BEIJING/HANOI (Reuters) - New U.S. steel tariffs are set to disrupt a multi-billion dollar supply chain moving steel from China to the United States via third countries, ratcheting up competition in the global market and undercutting a vital source of sales for China's struggling steel sector.
Since trade barriers in 2016 and 2018 priced most Chinese steel out of the U.S., mills in countries with relatively freer access have bought cheap Chinese steel and sold it on to the United States after various degrees of processing.
U.S. President Donald Trump's 25% steel duty, which comes into force on March 12, will hamper this trade, according to China's four leading steel consultancies, hitting sales estimated at almost a tenth of all Chinese steel exports last year, worth roughly $7 billion.
The prospect of this steel instead flowing onto a global market already awash with Chinese steel is triggering another wave of protectionism, much of it aimed at China in a further blow to its exports.
"The mounting trade frictions will add pressure on China's steel exports," state-backed research house China Metallurgical Industry Planning and Research Institute said in a note last week. "Lower exports and profits may lead to a further decline in the profitability of some companies."
More trade barriers and fiercer competition over a smaller export pie is a problem for all steel-exporting countries. But they are especially tough for China's steel sector, which is likely to be disproportionately targeted by tariffs.
Such a scenario could further undermine China's economic recovery as it has used overseas sales to help offset faltering demand at home because of a protracted property crisis.
A Chinese steel trader told Reuters orders for delivery around the normally busy first quarter were "pitifully low" even before Trump signed the tariffs into law in anticipation of the decision.

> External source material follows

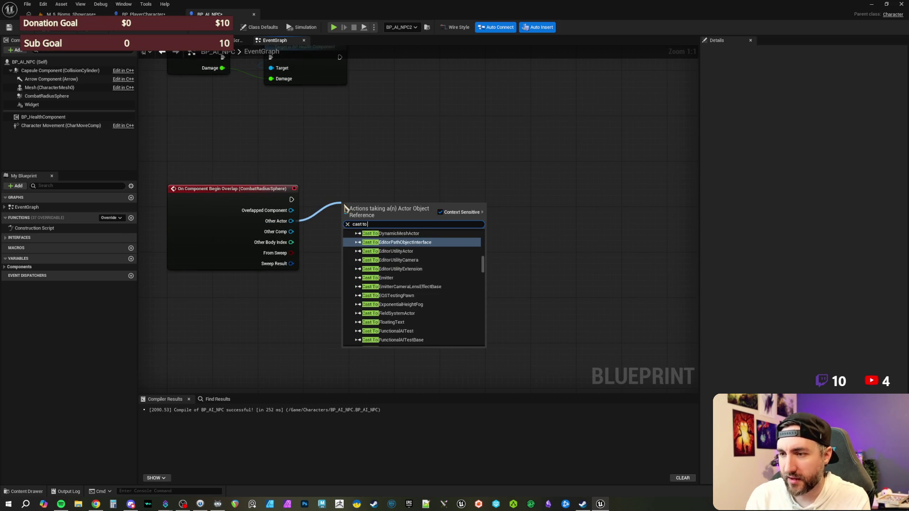
type(" player character")
key("Return")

"The export orders that we have received for shipments in March and April have fallen by 20%-30% from the same period in 2024," the trader said on condition of anonymity as they are not authorised to speak to media.
Competition for other markets including the Middle East will likely heat up further as more Chinese steel floods into the region, one of the last without major barriers to Chinese steel. Lower prices there may in turn breed a new epicentre for transshipment.
PINNING DOWN TRANSSHIPMENT
China exported a tiny amount of steel to the United States last year even as its total exports hit a nine-year high.